Pick out every line in the material that contains the word "Maha", and copy each of those lines.

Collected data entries
== Segment start ==
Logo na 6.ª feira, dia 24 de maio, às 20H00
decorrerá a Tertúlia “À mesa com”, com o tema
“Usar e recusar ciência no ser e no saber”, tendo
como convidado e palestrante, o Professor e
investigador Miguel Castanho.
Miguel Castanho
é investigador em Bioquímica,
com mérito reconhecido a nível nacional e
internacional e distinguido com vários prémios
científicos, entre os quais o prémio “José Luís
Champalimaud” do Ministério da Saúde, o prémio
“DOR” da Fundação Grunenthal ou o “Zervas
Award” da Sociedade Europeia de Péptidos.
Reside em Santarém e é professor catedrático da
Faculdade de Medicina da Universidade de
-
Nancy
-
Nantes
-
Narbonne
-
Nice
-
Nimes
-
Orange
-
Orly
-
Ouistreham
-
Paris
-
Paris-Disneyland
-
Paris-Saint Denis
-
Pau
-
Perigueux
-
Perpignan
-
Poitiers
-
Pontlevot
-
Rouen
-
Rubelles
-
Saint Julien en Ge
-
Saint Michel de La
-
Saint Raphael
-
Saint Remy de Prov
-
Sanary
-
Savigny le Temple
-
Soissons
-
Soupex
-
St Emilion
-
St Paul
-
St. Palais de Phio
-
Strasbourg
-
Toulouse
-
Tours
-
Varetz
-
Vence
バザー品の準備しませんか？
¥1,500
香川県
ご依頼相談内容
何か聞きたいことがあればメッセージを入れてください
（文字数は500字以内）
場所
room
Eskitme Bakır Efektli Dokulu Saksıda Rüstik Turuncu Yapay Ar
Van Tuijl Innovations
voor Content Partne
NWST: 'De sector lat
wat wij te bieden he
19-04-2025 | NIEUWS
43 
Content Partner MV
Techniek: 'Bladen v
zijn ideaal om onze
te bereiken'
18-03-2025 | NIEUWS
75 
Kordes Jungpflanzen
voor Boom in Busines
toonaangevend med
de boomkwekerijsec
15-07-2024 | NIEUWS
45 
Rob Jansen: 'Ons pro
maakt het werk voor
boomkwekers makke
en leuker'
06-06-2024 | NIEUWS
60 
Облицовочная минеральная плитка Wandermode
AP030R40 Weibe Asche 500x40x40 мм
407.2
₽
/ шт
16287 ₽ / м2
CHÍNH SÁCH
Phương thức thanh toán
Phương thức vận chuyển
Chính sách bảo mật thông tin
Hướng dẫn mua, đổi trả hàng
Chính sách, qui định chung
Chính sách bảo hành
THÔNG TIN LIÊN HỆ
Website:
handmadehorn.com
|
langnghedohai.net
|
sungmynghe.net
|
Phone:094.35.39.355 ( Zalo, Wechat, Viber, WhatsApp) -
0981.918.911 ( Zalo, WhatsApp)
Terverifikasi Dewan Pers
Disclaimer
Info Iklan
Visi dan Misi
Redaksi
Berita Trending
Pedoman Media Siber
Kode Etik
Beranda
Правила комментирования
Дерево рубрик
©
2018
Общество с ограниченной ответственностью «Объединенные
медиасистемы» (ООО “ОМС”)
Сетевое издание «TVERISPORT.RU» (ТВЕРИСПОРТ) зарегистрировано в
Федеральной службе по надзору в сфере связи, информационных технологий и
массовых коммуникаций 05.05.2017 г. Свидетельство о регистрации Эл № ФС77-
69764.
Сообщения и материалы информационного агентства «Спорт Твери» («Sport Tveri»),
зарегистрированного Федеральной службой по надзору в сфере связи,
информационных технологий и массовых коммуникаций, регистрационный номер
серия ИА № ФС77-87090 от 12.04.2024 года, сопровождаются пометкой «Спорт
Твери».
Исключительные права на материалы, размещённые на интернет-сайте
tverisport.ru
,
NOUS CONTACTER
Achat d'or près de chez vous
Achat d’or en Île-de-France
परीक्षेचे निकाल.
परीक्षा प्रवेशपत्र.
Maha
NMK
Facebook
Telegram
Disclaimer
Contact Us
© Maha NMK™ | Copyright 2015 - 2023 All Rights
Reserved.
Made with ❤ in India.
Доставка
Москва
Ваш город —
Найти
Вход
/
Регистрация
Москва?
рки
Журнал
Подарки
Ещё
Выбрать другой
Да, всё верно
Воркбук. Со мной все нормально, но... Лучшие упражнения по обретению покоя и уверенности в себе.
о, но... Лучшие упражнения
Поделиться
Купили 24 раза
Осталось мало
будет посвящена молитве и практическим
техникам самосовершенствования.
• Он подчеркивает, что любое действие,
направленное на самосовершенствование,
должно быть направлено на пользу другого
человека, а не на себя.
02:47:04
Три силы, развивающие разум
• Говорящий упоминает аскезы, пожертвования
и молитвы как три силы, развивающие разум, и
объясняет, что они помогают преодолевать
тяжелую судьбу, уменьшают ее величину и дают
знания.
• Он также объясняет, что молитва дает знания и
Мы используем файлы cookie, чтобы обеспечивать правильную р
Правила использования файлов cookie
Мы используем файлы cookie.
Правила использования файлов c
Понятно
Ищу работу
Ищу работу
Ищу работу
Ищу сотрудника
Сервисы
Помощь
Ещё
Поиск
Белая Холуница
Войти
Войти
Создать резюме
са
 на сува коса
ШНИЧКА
== Segment end ==
:: Result for this task ::
Maha
© Maha NMK™ | Copyright 2015 - 2023 All Rights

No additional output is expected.